Saudi Crown Prince Mohammed bin Salman visited Qatar on Wednesday in a sign of improving relations between the two Gulf kingdoms years after he helped impose a blockade of the tiny but hugely rich nation. 

The visit, which follows a declaration in January by Qatar, Saudi Arabia and other Arab Gulf countries to ease the yearslong rift, is a big climbdown for Saudi Arabia’s de facto leader, who spearheaded the effort to isolate Qatar, accusing it of supporting extremist groups in the region.

“It shows to a large extent the crisis amongst the Gulf states has more or less been addressed,” said Neil Quilliam, an associate fellow at Chatham House, an international affairs think tank in London. 

The office of Qatar’s emir, Sheikh Tamim bin Hamad Al Thani, tweeted that he would meet with the crown prince Wednesday evening in Doha.

After a decade of confrontation no one country, or group of countries, has emerged as a winner in the Gulf and they now face similar economic challenges such as the decarbonization of the global economy and recovery from the coronavirus pandemic, Kristian Coates Ulrichsen, a fellow for the Middle East at the Baker Institute for Public Policy at Rice University, said offering an explanation for the thaw in relations. 

The crown prince’s visit to Qatar and tour of the Gulf also speak to a Saudi effort to position him as a regional leader and signal that while he is still a persona non grata in much of the West, that is not the case in the Gulf, Coates Ulrichsen said.

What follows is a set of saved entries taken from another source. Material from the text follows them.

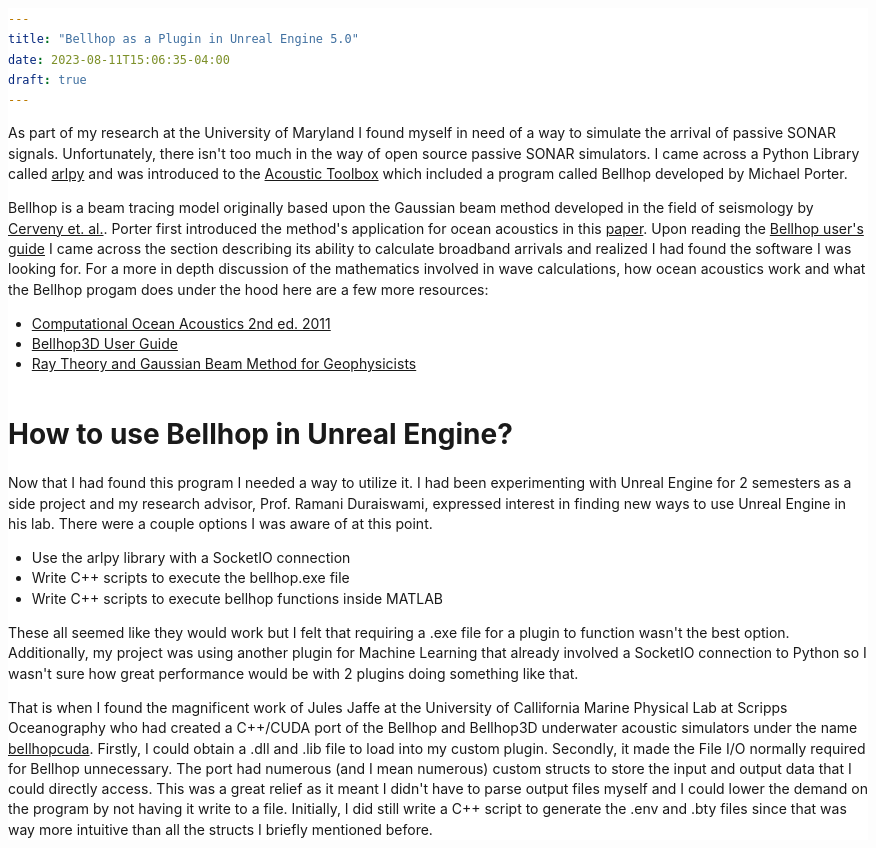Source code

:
 ```yaml
---
title: "Bellhop as a Plugin in Unreal Engine 5.0"
date: 2023-08-11T15:06:35-04:00
draft: true
---
```


As part of my research at the University of Maryland I found myself in need of a way to simulate the arrival of passive SONAR signals. Unfortunately, there isn't too much in the way of open source passive SONAR simulators. I came across a Python Library called [arlpy](https://arlpy.readthedocs.io/en/latest/) and was introduced to the [Acoustic Toolbox](https://oalib-acoustics.org/models-and-software/acoustics-toolbox/) which included a program called Bellhop developed by Michael Porter.

Bellhop is a beam tracing model originally based upon the Gaussian beam method developed in the field of seismology by [Cerveny et. al.](https://onlinelibrary.wiley.com/doi/abs/10.1111/j.1365-246x.1982.tb06394.x). Porter first introduced the method's application for ocean acoustics in this [paper](https://pubs.aip.org/asa/jasa/article-abstract/82/4/1349/786154/Gaussian-beam-tracing-for-computing-ocean-acoustic?redirectedFrom=fulltext). Upon reading the [Bellhop user's guide](https://oalib-acoustics.org/website_resources/AcousticsToolbox/Bellhop-2010-1.pdf) I came across the section describing its ability to calculate broadband arrivals and realized I had found the software I was looking for. For a more in depth discussion of the mathematics involved in wave calculations, how ocean acoustics work and what the Bellhop progam does under the hood here are a few more resources:

* [Computational Ocean Acoustics 2nd ed. 2011](https://www.amazon.com/Computational-Acoustics-Modern-Signal-Processing/dp/1441986774)
* [Bellhop3D User Guide](https://usermanual.wiki/Document/Bellhop3D20User20Guide202016725.1524880335/html)
* [Ray Theory and Gaussian Beam Method for Geophysicists](http://www.cpgg.ufba.br/publicacoes/popov.pdf)

# How to use Bellhop in Unreal Engine?

Now that I had found this program I needed a way to utilize it. I had been experimenting with Unreal Engine for 2 semesters as a side project and my research advisor, Prof. Ramani Duraiswami, expressed interest in finding new ways to use Unreal Engine in his lab. There were a couple options I was aware of at this point. 

* Use the arlpy library with a SocketIO connection
* Write C++ scripts to execute the bellhop.exe file
* Write C++ scripts to execute bellhop functions inside MATLAB

These all seemed like they would work but I felt that requiring a .exe file for a plugin to function wasn't the best option. Additionally, my project was using another plugin for Machine Learning that already involved a SocketIO connection to Python so I wasn't sure how great performance would be with 2 plugins doing something like that. 

That is when I found the magnificent work of Jules Jaffe at the University of Callifornia Marine Physical Lab at Scripps Oceanography who had created a C++/CUDA port of the Bellhop and Bellhop3D underwater acoustic simulators under the name [bellhopcuda](https://github.com/A-New-BellHope/bellhopcuda). Firstly, I could obtain a .dll and .lib file to load into my custom plugin. Secondly, it made the File I/O normally required for Bellhop unnecessary. The port had numerous (and I mean numerous) custom structs to store the input and output data that I could directly access. This was a great relief as it meant I didn't have to parse output files myself and I could lower the demand on the program by not having it write to a file. Initially, I did still write a C++ script to generate the .env and .bty files since that was way more intuitive than all the structs I briefly mentioned before.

“The Saudis are trying to portray MBS as someone quite different from the image that he generated for himself in the Trump years,” he added, referring to the crown prince by his initials. “They’re showing someone who can work with others, someone who eventually will be king and will be capable of behaving as a king should.” 

Saudi Arabia, Egypt, Bahrain and the United Arab Emirates cut diplomatic, trade and travel ties with Qatar in 2017, separating families and businesses and shattering Gulf unity. The four countries alleged that the Qatari government supported groups like the Muslim Brotherhood, and accused it of close relations with the regional foe, Iran.

The embargo complicated American foreign policy in the Gulf as it frayed ties between important U.S. allies and security partners.

Qatar has deftly expanded its political influence despite its small size, which frustrated the traditional regional dominance of Saudi Arabia. Qatar is home to a major U.S. military base, it hosted U.S.-Taliban talks, and in recent months played an outsize role in American efforts to evacuate tens of thousands of people from Afghanistan.

The Saudi crown prince’s visit is part of a wider tour of Gulf Cooperation Council member states, also including Oman, Bahrain, UAE and Kuwait.

The tour has already turned out to be lucrative as Omani and Saudi firms signed 13 memoranda of understanding valued at $30 billion and comes ahead of the annual summit of the six-nation council this month, according to Reuters.

Qatar’s emir has already visited Saudi Arabia since the agreement to thaw relations was reached in the Saudi desert city of Al-Ula in January. 

This time, however, it is the crown prince, widely seen as the power behind the Saudi throne, who will be the guest, a symbolic difference in a region where hosting is an indication that you approve of your guest, said Michael Stephens, an associate fellow at the Royal United Services Institute think tank in London.

“This marks a very important step in ending the tensions once and for all,” he said.

The crown prince’s tour comes after French President Emmanuel Macron became the first major Western leader to visit Riyadh since the murder of the journalist Jamal Khashoggi in the Saudi consulate in Istanbul in 2018.

In February, the Biden administration released an intelligence report that concludes that the crown prince approved the gruesome killing. The crown prince has denied any involvement.

The Associated Press and Reuters contributed.